In South Korea, a country that is very open to blockchain technology and its potential, this new technology is now being utilized to create a blockchain-based data registry platform that has been set up to help more than 11 million people residing in the country who suffer from chronic conditions like diabetes and cardiovascular disease. Diabetes weakens its sufferers, leading to a decreased quality of life and a dependence on ongoing treatment and drugs to keep the disease at bay. The International Diabetes Foundation predicts that as of 2019, 463 million people worldwide have diabetes, while South Korea has over 5 million people who fight with the disease.

Numerous hospitals and laboratories depend on centralized solutions and databases to coordinate data collaboration. This method makes it almost difficult to track the use and manipulation of the typically vast volumes of data gathered and utilized by healthcare providers. The utilization of blockchain in ordering and storing such a large amount of data will eventually lead to efficiency improvements for healthcare staff, which implies they will be able to spend more time with the people who matter: the patients.

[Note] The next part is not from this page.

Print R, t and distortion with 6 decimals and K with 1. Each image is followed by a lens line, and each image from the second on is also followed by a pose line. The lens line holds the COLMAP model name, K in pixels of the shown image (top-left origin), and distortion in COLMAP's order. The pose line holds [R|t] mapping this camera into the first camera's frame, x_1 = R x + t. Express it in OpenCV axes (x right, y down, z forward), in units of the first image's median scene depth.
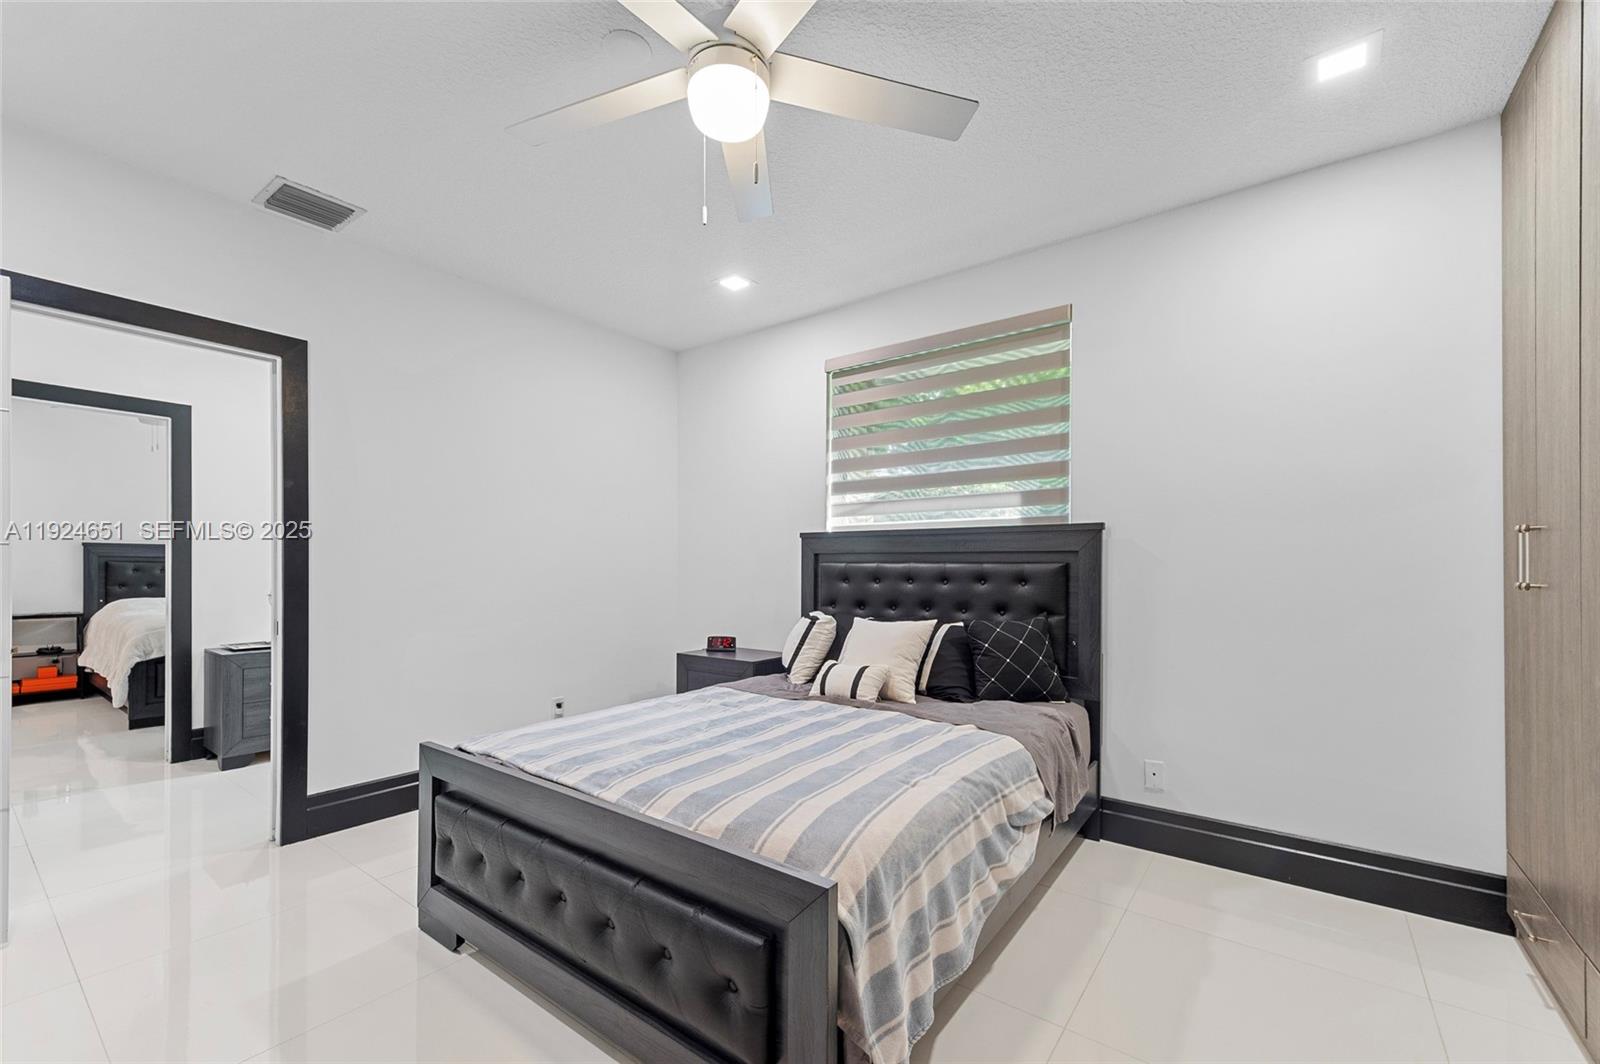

South Korea passed new data-related regulations that will be active in December. Once the regulations are applied, more corporations are anticipated to look to the blockchain advantages for data management and storage. Recent data management systems do not enable corporations to manage data properly. They cannot track data access or use, so some feel data management and storage could be streamlined and enhanced utilizing blockchain.

With government support, blockchain adoption isn’t far away, but it relies on whether people are ready to acquire this new structure in certain industries. Nobody wants to be the first to take the risk, but the work of pioneering businesses suggests we are only one step away from a much broader adoption of blockchain technology.